Now that you know how much ETL is important to finance companies let’s see how we can help you achieve it.
This is one of the most important steps in the ETL pipeline. We connect these three steps of Extract, Transform and Load with the BI tools and the data warehouses securely. We ensure that there is no time delay when fetching, sending or storing data and everything happens seamlessly without any manual intervention.
After implementing the ETL pipeline, we will conduct regular checks for security and performance. Sometimes, the speed of the data process will be high at the beginning and slowly decrease as the data volume increases.

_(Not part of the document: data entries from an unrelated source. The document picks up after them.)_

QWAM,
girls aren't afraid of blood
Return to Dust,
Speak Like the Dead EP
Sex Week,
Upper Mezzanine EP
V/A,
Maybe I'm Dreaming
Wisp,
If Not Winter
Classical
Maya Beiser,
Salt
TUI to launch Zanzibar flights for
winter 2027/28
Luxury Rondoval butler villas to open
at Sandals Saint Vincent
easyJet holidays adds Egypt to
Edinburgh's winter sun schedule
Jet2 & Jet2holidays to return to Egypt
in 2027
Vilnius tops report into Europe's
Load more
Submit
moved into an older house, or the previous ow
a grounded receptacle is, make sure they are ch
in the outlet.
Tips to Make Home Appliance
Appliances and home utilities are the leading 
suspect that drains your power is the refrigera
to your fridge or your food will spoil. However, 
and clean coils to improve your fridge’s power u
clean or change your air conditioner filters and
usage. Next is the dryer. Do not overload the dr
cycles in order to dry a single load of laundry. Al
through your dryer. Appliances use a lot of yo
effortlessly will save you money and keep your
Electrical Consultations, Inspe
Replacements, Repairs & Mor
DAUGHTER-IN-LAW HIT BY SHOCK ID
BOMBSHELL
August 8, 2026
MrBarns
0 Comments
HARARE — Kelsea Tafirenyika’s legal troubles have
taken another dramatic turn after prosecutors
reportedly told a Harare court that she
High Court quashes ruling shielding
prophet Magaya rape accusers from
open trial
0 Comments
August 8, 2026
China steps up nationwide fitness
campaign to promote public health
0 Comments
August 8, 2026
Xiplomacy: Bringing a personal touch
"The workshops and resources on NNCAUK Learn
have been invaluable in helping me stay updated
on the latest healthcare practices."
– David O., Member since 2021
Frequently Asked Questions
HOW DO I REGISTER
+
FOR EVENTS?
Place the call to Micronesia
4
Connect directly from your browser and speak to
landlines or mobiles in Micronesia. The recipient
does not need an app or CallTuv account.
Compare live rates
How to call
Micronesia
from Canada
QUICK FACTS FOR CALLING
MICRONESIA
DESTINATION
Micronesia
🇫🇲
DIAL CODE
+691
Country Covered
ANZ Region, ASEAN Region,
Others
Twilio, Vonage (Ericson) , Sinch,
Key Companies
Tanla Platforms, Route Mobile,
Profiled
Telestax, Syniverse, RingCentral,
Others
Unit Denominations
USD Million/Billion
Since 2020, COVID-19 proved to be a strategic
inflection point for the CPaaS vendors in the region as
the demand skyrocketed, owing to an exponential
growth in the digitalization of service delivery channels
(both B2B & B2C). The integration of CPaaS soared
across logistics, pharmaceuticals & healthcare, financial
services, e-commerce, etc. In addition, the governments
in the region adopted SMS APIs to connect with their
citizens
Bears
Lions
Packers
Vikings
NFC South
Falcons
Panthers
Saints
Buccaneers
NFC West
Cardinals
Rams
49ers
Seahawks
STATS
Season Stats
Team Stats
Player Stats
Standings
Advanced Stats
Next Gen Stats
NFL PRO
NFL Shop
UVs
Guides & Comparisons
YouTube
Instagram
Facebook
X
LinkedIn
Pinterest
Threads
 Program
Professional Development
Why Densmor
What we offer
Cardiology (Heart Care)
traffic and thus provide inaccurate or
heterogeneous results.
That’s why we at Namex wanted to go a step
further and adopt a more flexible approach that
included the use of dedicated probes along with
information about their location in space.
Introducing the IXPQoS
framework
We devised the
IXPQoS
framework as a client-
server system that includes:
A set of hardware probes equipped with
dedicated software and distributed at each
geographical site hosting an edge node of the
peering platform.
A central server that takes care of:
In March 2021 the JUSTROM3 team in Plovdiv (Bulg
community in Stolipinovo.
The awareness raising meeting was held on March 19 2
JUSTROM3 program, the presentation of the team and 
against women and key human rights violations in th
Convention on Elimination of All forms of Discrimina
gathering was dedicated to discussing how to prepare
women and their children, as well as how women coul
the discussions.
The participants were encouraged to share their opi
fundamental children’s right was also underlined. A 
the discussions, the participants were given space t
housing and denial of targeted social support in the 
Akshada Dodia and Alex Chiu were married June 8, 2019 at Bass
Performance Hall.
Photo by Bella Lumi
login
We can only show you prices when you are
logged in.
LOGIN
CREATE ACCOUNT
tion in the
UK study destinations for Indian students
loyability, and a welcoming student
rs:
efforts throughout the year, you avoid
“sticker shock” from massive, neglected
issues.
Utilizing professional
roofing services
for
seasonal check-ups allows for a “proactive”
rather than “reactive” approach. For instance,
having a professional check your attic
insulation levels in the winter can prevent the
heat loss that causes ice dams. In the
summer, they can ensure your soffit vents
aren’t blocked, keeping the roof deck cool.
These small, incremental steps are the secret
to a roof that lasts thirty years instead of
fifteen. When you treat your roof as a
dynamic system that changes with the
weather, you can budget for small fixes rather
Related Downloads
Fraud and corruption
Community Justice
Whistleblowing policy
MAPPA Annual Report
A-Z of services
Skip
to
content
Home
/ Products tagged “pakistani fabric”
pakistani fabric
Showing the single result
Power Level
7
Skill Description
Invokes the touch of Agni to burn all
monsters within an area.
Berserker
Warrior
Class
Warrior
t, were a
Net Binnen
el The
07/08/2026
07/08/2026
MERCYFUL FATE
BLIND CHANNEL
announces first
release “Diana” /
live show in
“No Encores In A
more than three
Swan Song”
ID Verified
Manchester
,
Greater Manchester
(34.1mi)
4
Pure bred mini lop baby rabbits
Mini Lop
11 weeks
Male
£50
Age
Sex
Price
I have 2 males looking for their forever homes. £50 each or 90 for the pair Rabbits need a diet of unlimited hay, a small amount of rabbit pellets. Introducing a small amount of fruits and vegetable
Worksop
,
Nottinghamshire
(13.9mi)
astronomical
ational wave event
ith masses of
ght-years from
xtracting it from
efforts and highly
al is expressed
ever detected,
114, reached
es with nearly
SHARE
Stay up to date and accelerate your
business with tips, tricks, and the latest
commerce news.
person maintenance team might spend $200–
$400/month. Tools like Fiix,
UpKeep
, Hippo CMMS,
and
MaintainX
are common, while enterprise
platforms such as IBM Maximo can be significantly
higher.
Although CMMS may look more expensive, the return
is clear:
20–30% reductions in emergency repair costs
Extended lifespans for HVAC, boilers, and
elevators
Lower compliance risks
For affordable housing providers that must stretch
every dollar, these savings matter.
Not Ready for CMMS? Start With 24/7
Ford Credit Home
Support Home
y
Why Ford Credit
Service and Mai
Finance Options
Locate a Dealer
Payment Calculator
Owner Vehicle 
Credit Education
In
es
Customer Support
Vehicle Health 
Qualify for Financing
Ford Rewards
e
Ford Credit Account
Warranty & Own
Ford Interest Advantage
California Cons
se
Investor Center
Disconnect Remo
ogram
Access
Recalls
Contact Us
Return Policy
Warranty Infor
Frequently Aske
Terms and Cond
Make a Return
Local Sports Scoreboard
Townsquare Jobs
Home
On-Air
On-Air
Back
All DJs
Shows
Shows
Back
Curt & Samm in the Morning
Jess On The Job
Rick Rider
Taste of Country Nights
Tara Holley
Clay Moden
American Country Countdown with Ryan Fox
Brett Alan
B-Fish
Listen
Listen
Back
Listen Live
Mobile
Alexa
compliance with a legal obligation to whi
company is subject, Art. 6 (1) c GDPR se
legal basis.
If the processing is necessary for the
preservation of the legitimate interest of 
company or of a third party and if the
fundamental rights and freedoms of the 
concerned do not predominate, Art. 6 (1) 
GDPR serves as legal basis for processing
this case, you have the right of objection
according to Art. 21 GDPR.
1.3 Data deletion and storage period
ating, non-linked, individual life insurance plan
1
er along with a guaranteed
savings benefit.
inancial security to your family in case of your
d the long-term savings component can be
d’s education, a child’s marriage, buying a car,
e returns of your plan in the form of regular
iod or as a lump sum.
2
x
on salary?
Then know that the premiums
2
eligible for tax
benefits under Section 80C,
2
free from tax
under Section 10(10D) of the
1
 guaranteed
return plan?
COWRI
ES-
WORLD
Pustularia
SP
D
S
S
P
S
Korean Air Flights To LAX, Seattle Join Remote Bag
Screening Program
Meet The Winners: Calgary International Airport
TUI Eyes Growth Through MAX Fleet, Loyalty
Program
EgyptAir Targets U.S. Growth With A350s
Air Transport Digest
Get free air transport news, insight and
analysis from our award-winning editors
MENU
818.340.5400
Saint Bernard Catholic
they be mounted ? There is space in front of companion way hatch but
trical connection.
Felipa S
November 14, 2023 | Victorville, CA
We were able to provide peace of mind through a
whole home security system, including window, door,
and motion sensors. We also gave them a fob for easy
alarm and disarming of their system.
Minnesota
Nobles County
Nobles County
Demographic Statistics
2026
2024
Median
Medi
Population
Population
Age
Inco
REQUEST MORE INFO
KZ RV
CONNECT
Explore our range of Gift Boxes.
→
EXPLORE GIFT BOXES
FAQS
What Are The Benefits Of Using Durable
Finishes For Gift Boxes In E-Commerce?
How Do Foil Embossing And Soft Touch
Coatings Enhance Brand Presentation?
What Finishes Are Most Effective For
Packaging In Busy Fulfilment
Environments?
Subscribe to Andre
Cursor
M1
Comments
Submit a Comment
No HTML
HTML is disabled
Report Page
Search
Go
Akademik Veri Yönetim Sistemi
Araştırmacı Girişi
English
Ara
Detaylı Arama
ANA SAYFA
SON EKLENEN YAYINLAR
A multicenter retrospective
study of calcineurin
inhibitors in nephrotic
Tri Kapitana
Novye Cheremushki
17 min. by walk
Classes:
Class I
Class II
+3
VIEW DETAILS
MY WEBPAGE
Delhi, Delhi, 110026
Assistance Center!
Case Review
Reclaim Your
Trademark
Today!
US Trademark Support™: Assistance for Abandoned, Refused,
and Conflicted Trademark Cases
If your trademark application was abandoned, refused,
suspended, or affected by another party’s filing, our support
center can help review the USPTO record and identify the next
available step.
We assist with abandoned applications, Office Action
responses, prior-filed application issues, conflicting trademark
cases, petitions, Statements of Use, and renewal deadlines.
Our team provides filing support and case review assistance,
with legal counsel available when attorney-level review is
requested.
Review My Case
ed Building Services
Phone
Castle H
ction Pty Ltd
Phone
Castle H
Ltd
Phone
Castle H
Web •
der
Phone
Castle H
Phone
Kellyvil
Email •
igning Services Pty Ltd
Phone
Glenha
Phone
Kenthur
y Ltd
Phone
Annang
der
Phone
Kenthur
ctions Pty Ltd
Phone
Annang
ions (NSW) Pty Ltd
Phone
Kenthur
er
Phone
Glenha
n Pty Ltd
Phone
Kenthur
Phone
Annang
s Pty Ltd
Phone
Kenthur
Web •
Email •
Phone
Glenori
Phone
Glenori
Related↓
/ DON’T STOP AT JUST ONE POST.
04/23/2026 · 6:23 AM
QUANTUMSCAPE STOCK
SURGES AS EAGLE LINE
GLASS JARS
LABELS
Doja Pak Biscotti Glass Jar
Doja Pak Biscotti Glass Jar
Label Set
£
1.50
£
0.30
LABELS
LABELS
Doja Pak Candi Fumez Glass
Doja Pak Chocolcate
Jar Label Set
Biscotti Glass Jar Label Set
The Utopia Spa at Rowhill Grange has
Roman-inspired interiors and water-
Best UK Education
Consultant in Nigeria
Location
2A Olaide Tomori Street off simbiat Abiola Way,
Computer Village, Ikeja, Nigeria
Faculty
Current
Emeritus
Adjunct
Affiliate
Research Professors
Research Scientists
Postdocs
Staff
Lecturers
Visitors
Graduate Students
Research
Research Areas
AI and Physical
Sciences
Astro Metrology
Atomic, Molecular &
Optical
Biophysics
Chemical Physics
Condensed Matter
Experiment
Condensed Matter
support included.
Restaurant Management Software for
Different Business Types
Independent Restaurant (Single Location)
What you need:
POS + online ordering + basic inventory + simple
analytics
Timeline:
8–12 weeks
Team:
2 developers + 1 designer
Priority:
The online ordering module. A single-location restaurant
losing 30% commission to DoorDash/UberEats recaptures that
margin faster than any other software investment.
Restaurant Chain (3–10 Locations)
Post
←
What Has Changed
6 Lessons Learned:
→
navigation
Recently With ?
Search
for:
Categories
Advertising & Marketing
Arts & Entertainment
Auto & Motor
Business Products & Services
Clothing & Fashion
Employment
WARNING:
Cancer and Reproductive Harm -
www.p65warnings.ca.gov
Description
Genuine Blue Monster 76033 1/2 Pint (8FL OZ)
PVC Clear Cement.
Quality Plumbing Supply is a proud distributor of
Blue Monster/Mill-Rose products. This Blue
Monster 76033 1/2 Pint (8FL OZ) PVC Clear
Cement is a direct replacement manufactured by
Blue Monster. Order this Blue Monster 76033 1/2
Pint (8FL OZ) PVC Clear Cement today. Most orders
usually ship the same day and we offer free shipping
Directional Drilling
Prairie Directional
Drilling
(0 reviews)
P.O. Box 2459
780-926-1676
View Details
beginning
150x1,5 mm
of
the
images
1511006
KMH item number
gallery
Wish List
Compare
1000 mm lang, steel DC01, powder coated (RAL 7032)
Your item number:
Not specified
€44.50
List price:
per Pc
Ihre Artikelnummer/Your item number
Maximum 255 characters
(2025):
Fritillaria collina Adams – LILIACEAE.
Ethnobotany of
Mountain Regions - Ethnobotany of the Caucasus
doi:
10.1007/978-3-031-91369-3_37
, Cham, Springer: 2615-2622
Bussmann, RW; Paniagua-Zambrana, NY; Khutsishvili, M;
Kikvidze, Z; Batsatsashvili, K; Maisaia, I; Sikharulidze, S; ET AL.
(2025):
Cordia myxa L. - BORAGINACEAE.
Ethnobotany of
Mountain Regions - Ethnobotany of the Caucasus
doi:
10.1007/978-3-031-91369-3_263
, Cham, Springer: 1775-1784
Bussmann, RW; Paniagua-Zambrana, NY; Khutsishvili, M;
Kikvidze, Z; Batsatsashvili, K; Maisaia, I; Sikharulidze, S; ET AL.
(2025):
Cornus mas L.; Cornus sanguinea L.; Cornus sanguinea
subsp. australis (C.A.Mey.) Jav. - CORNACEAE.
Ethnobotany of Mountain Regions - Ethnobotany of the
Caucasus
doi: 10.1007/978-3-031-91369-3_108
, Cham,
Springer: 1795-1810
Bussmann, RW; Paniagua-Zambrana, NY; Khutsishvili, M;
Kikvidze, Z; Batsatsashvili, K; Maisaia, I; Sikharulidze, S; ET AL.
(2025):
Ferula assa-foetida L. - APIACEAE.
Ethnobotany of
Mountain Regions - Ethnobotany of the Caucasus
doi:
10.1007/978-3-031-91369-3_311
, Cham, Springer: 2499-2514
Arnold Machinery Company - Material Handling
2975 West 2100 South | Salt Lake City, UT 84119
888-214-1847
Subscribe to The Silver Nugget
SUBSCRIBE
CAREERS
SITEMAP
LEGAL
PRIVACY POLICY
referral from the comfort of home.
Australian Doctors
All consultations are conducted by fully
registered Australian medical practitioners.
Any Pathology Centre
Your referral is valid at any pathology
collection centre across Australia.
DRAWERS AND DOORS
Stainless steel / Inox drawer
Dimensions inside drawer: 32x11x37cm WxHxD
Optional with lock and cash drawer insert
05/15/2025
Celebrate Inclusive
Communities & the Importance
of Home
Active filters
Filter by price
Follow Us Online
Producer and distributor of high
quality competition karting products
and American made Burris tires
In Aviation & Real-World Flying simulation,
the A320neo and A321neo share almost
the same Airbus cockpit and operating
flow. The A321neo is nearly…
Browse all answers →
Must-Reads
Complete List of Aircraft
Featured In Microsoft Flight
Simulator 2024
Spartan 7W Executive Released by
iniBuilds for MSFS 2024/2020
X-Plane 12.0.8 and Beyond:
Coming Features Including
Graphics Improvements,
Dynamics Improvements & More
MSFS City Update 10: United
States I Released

Running regular checks and tweaks to maintain the performance can go a long way to keep the system working at high efficiency.
We secure the ETL process with 2048-bit encryption for high data security. We don’t have access to any of our client’s data and implement high caution when working with your financial systems.
We create automatic systems for data reconciliation and data validation that identifies and removes the false data and only allow the true data to pass through to analysis.
If you are using an outdated version of ETL for finance operations, we will help you migrate these data.
We create and customize dashboards to visualize the data movements and look at the financial data in real-time.
Sometimes, you have the best ETL system and BI tools. But still, there can be a lull in the performance. Since we work with many finance companies, we understand the needs, the jargons and the performance requirements. We will audit the whole process and optimize it for swift and efficient operations.
We use SQL Integration Services, SQL Server Management Studio, SQL Server Analysis Server, Oracle Data Integrator, Hevo, Informatica, Power BI and many other tools to implement the ETL system as well as the data analysis.
We understand that using a new ETL system and doing away with the old system can be hard. But when you look at the numerous advantages, the automated ETL can save you so much time and help you work faster and efficiently than ever before.
Here is one such real-life example of an ETL project we implemented for a financial company.
The banking company wanted to display five years of historical monthly snapshot data on every user account. Every account has a primary balance. The client wants to group different types of accounts in the same analyses and compare primary balances. So here is what we did.
Every type of account (called ‘products’ in the bank) has a set of custom dimension attributes and numeric facts. These attributes and facts differ from product to product.
We deemed every account to belong to a single household. There is a surprising amount of volatility in account-household relationships due to changes in marital status and other life-stage factors.
So, in addition to the household identification, users are interested in demographic information as it pertains to both individual customers and households. We created a system where the bank captures and stores behavior scores relating to the activity or characteristics of each account and household.